* Metinden Bölüm:
>>>>>

28 Temmuz 2025 Pazartesi

Orman Yangınları Politiktir

Orman Yangınları Politiktir

Orman yangınlarının bu kadar sahipsiz kalmasının arkasındaki en büyük nedenlerden biri, Kürt korkusudur.

Şimdi diyeceksiniz ki: “Bu kadar da değil.” Ama biraz derinlemesine düşününce, bu korkunun izlerini görebiliyorum.

“Şimdi derin düşünelim.” diyeceğim ama önce “derin” kavramından ne anladığımızı sorgulamak gerek. Tarihsel olarak bakıldığında olayların derinliği ortaya çıkar; böylece elimizde bir perspektif olur ve bu çerçevede olguları daha sağlıklı analiz edebiliriz.

Çok gerilere gitmeyeceğim. Bu korkunun temeli Meşrutiyet öncesine kadar uzanmaz. Başlangıcı, Osmanlı Devleti'nin ulus-devletlerin ortaya çıkışıyla birlikte yaşadığı isyanlara dayanır. Fransız Devrimi’nin etkisi, Osmanlı’da derin bir korkunun kök salmasına neden olmuştur. Osmanlı, bir Balkan devleti olduğu için Balkanlar’daki kopuş büyük bir travma yaratmış; bu kopuşlar ve mücadeleler, o travmanın üzerine inşa edilmiştir.

Bu travmanın yol açtığı ilk siyasal süreç Abdülhamid dönemi, ardından İttihat ve Terakki dönemidir. Aslında Abdülhamid rejimi, onu özgürlük ve demokrasi sloganlarıyla iktidara taşıyan partinin bu travmayı devralarak daha da derinleştirdiği bir dönemdir. Bu derinleşme Cumhuriyet’e ve hatta bugüne kadar uzanır.

Abdülhamid’in zorla sürdürdüğü otuz yıllık iktidar dönemi bir darbeyle son bulmuştur. Rakiplerini bastırmaya çalışırken, kendi sonunu hazırlayan bir sistem kurmuştur. Her kumpas başarılı olmaz; bazen sonun habercisidir.

Abdülhamid’i iktidara getiren Meşrutiyet, iktidarın sadece onun elinde toplanmasıyla anlamını yitirmiştir. Böylece meşru ama zalim bir iktidar ortaya çıkmıştır. Ülkede yayılan jurnalcilik ve korku iklimi, zamanla ona karşı direnişin temelini oluşturmuştur. Farklı inançlardan, dillerden, renklerden insanlar, biraz özgürlük uğruna yan yana gelerek birleşik bir siyasi yapı kurmuşlardır. Bu yapı İttihat ve Terakki Partisi’dir ve “hürriyet, eşitlik, kardeşlik” sloganıyla yeni bir atmosfer yaratmıştır. Bugün ABD'nin istediği de işte bu Osmanlı havasıdır.

Ne var ki bu kardeşlik havası uzun sürmemiştir. Sanki dağılmakta olan bir ailenin miras paylaşımı gibi, kardeşler kan davasına dönüşen bir mücadeleye girmiştir. Mecliste doğan özgürlük ortamı, kısa sürede tehcir, mücadele ve “beka” kavramları altında ezilmiştir. Osmanlı'nın geleceği için, kardeşler arasında en ayrılmaya müsait olanın yok edilmesi gerektiği fikri, kapalı kapılar ardında emperyalist güçlerin niyetine uygun olarak geliştirilmiştir.

<<<<<

* Yapılacak Görevler:
(a) Orman yangınları yazısında "Orman yangınlarının bu" sözleriyle başlayıp "üzerine inşa edilmiştir." sözleri de dahil olmak üzere biten bölümü harfi harfine yeniden yazınız.
(b) Orman yangınları yazısına göre Abdülhamid'in otuz yıllık iktidar dönemi nasıl son bulmuştur?
(c) Orman yangınlarının politik olduğunu savunan yazıyı, gösterilen son cümleden sonrasından itibaren sürdürünüz.
Listenin bu çalışmayla hiçbir ilgisi bulunmamaktadır.

* Veri Kümesi İçeriği:

>>>>>

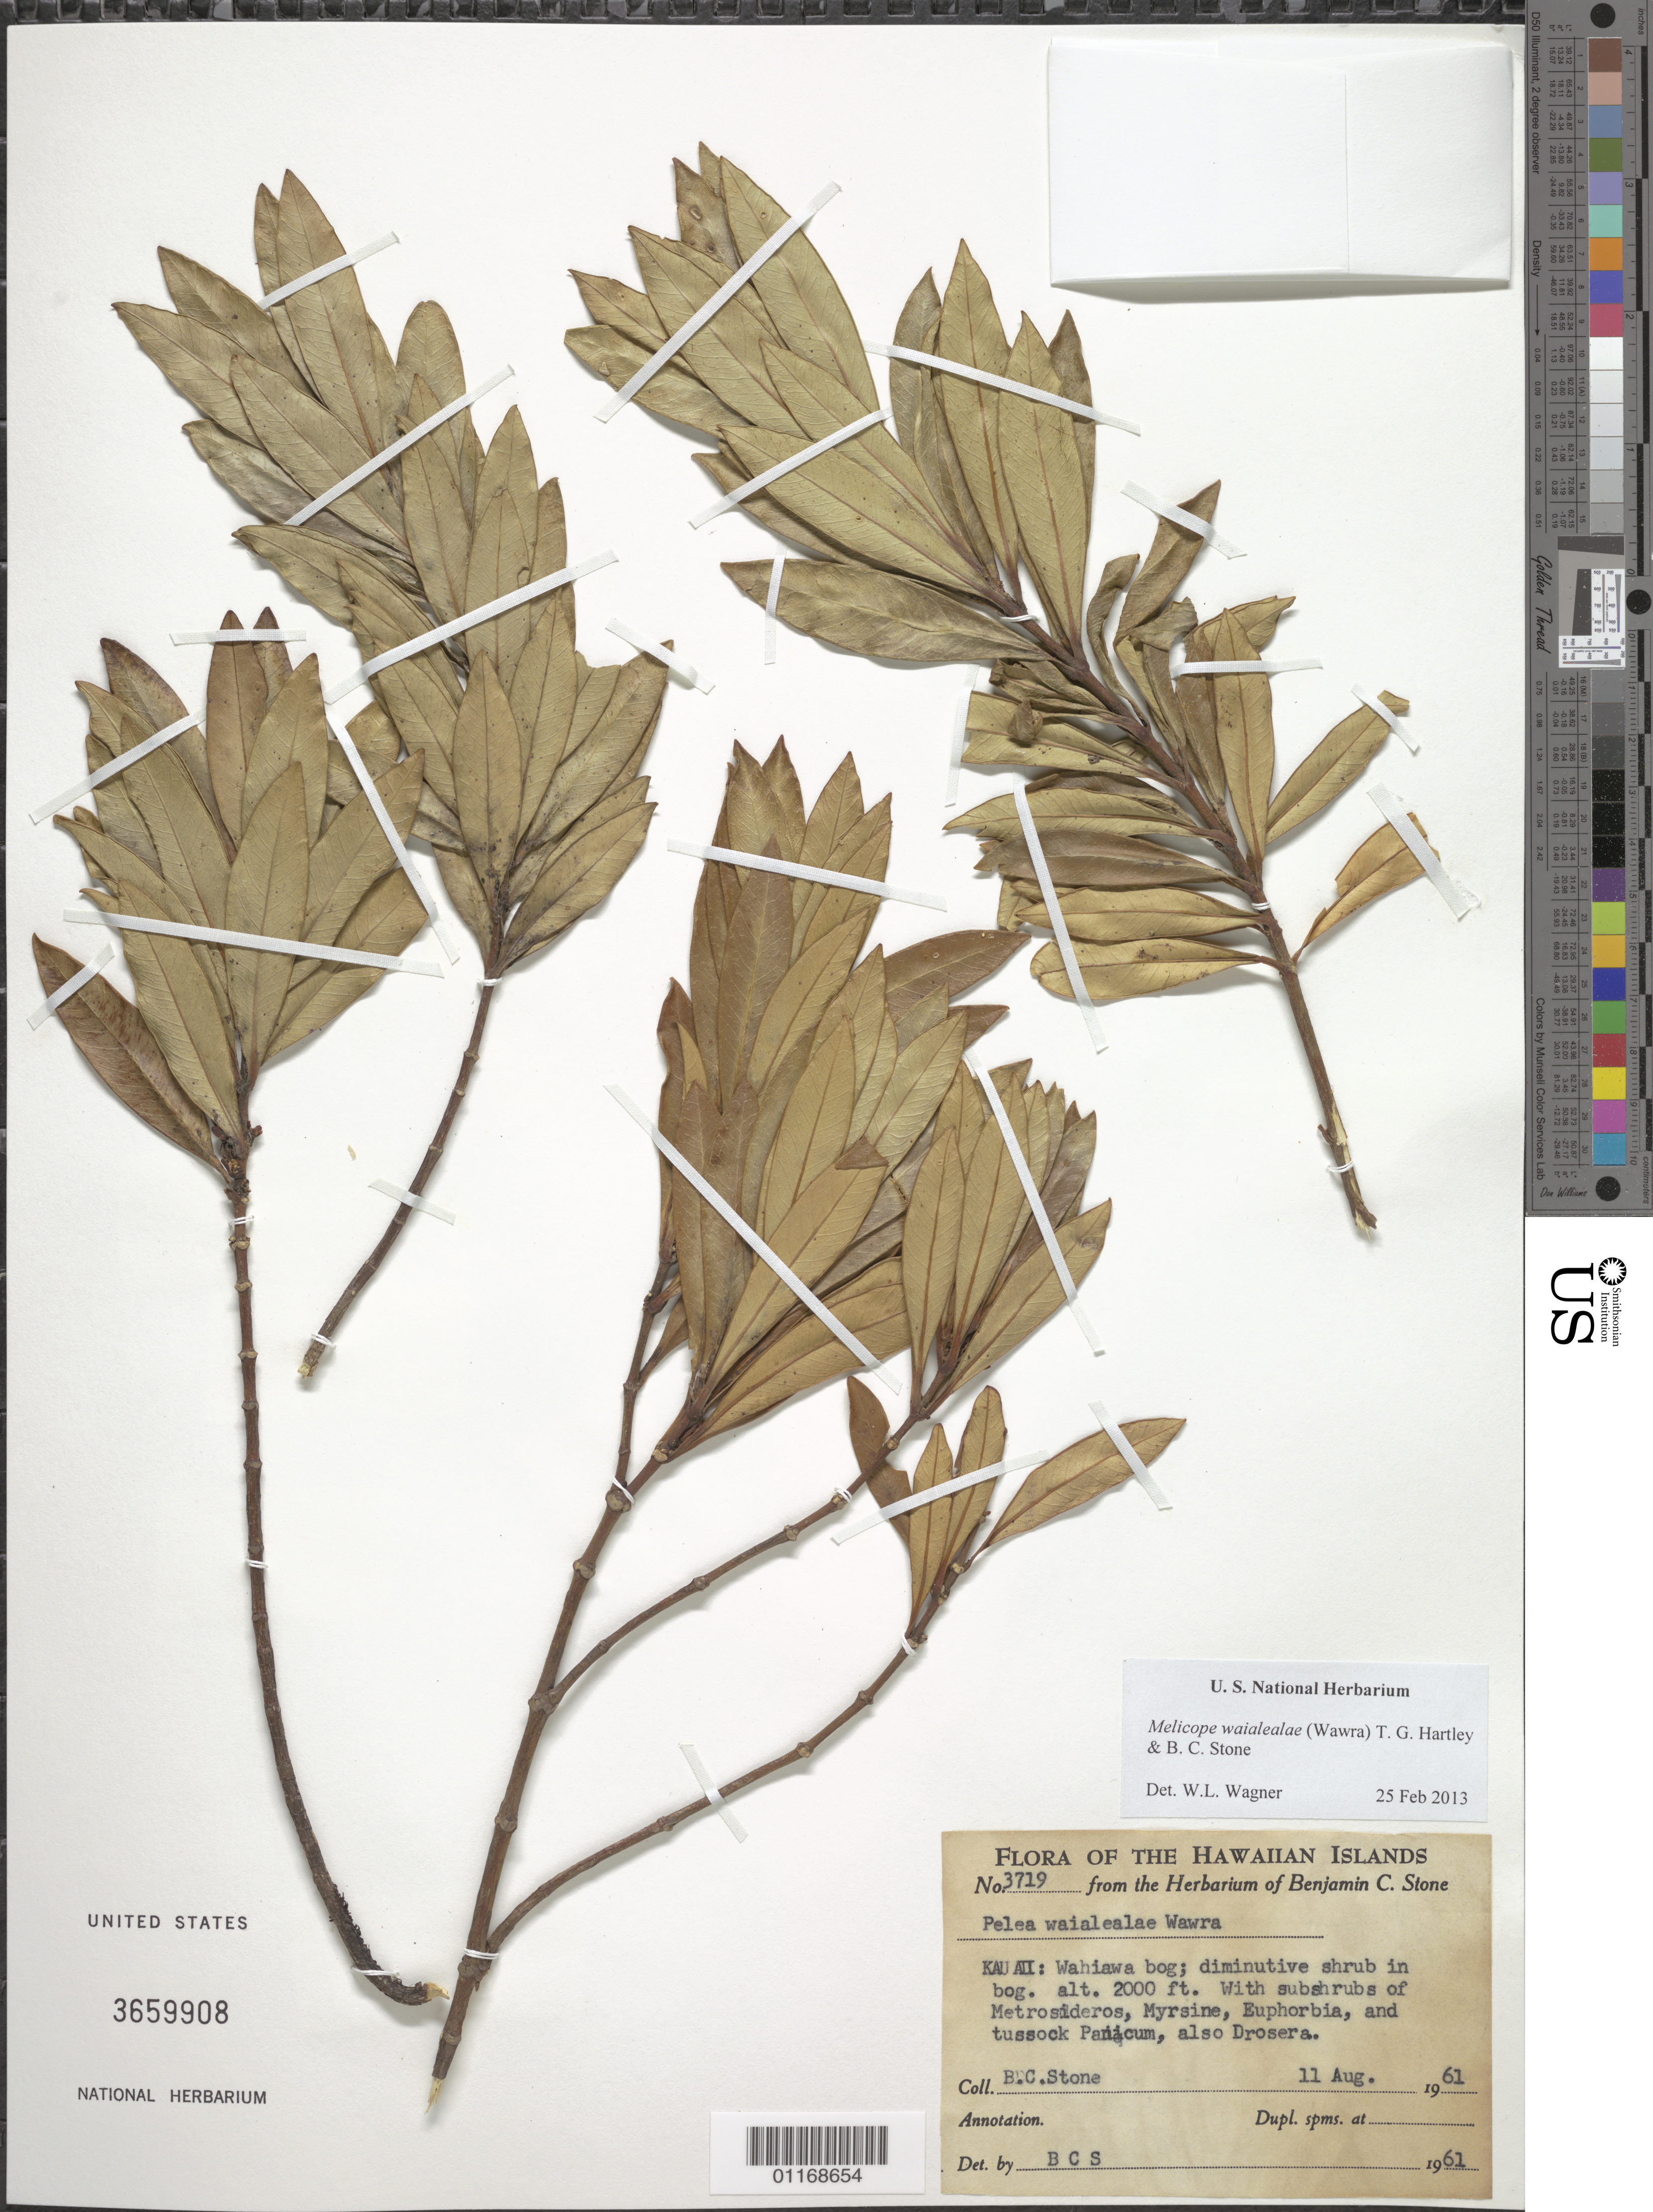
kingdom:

<<<<<

* Görev Yanıtları:
(a)
Orman yangınlarının bu kadar sahipsiz kalmasının arkasındaki en büyük nedenlerden biri, Kürt korkusudur.

Şimdi diyeceksiniz ki: “Bu kadar da değil.” Ama biraz derinlemesine düşününce, bu korkunun izlerini görebiliyorum.

“Şimdi derin düşünelim.” diyeceğim ama önce “derin” kavramından ne anladığımızı sorgulamak gerek. Tarihsel olarak bakıldığında olayların derinliği ortaya çıkar; böylece elimizde bir perspektif olur ve bu çerçevede olguları daha sağlıklı analiz edebiliriz.

Çok gerilere gitmeyeceğim. Bu korkunun temeli Meşrutiyet öncesine kadar uzanmaz. Başlangıcı, Osmanlı Devleti'nin ulus-devletlerin ortaya çıkışıyla birlikte yaşadığı isyanlara dayanır. Fransız Devrimi’nin etkisi, Osmanlı’da derin bir korkunun kök salmasına neden olmuştur. Osmanlı, bir Balkan devleti olduğu için Balkanlar’daki kopuş büyük bir travma yaratmış; bu kopuşlar ve mücadeleler, o travmanın üzerine inşa edilmiştir.

(b) Bir darbeyle son bulmuştur.

(c)
Osmanlı zaten bir “devşirmeler devleti” idi. Bu kez devşirilenler devlet için değil, emperyalist projelerin taşeronları olarak hareket etmiştir. Devlet olmanın birincil şartı düşman yaratmaktır. Don Kişot bile düşman yaratarak yol almadı mı? Hayali romanlar bile hayatta karşılığını buluyor gibidir.

Partiyi birlikte kuranlar artık bir bütün değildir. Her biri, parti öncesi aidiyetlerine dönmüş; yapı ise bir koalisyondan üç liderin denetimine girerek dağılmıştır. Özgürlük sadece iktidarda oturanlar için geçerli hâle gelmiştir.

Ermenilerin tasfiyesi, Kürtler ve Türkler iş birliğiyle gerçekleştirilmiştir. Bu birliktelik, Hamidiye Alayları’na kadar uzanır. Birinci Dünya Savaşı’na giriş, ardından gelen yıkım, partinin feshine ve kadroların yeni yollar aramasına neden olmuştur. Bu kadroların önemli bir kısmı, Ankara’da kurulan meclisin çatısı altında devletin devamlılığını sağlamıştır.

Ankara, İstanbul’daki dağılmış hükümetin meşru devamcısıdır. Emperyalist devletlerden tanınması kısa sürede gerçekleşmiş; Mudanya Anlaşması’yla birlikte bu meşruiyet resmiyet kazanmıştır. Bu yeni devletin ilk korkusu, birlikte yol aldığı Kürtler olmuştur. Bu korkuyla ilk andan itibaren mücadele başlamıştır. Koçgiri İsyanı’yla başlayan süreç, sonrasında Kürt isyanlarının biçim değiştirmesiyle devam etmiştir.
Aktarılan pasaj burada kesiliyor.